The second part of this book focusses on Pater’s engagement with a number of major English writers. Appreciations covers all post-medieval centuries, excluding only the ‘Augustan’ period about which Pater was rather less than enthusiastic (though he did design, and perhaps complete, an essay on Dr Johnson). Pater is not normally thought of as a leading Shakespearean, but unsurprisingly Shakespeare was central to his idea of English literature, and at one point he may possibly have planned a whole volume on him; he was also at least sympathetic to the idea of undertaking a commentary for schoolboy use on Romeo and Juliet, whose ‘flawless execution’ he commended (‘Measure for Measure’, App., 170). Typically he did not write about the most celebrated plays (his own favourites also included Hamlet), but instead chose for treatment ones less popular in his day: Love’s Labour’s Lost (perhaps because of its reflections on language and style), Measure for Measure (arguably the finest of his three essays, centrally concerned with the way a work of art can profitably engage with ethics), and Richard II (the main focus of ‘Shakespeare’s English Kings’, where Pater contributed to the idea of Richard as the ‘poet-king’ and added to the understanding of the deposition scene).

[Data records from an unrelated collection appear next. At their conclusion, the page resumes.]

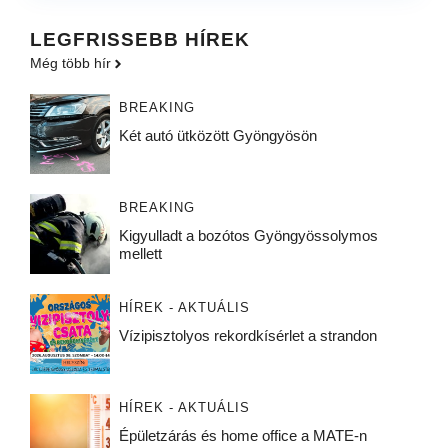
LEGFRISSEBB HÍREK
Még több hír
BREAKING
Két autó ütközött Gyöngyösön
BREAKING
Kigyulladt a bozótos Gyöngyössolymos
mellett
HÍREK - AKTUÁLIS
Vízipisztolyos rekordkísérlet a strandon
HÍREK - AKTUÁLIS
Épületzárás és home office a MATE-n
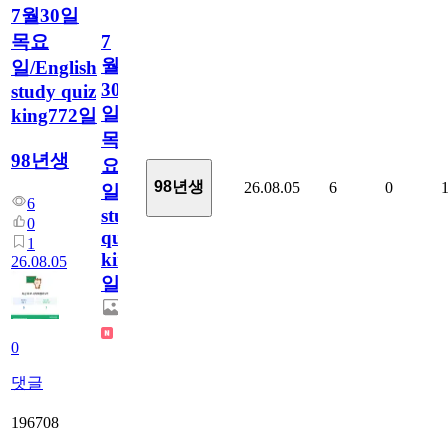
7월30일
목요
7
월
일/English
30
study quiz
일
king772일
목
98년생
요
98년생
26.08.05
6
0
일/English
6
study
0
quiz
1
king772
26.08.05
일
0
댓글
196708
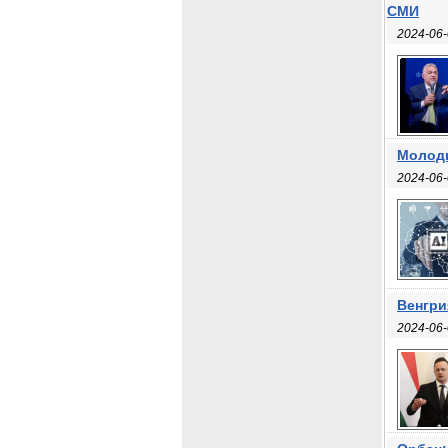
СМИ
2024-06-
Молоды
2024-06-
Венгри
2024-06-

Alex Wong examines all three essays in detail, and comments on the overall value and distinctive character of Pater’s view of Shakespeare.
The closing phase of Pater’s 1868 review, ‘Poems by William Morris’, reappeared in 1873 as his Conclusion to The Renaissance. This chapter takes Pater’s engagement with Morris – both initially, and in these altered contexts – as a basis for thinking about his contribution to the development of English Studies. His evaluative criteria and methodology are also germane: what Pater values in Morris also envisions what he values in literature more generally. His account of ‘flux’ and perceptualism are familiar; but in the Morris review Pater is drawn more insistently to analogies with water – a fluidity expressing his aversion to walls, whether cultural or material, and a toleration of literature in dilution. Dilution is not commonly associated with literary virtues, not least because the twentieth-century re-founders of English tended to value concentration and concretion over any impression of looseness or dispersal. It is argued, however, that Pater recovers value from dilution – indeed, a dynamisation – though engagement with the language of cures associated with the then-fashionable alternative medicine of homeopathy.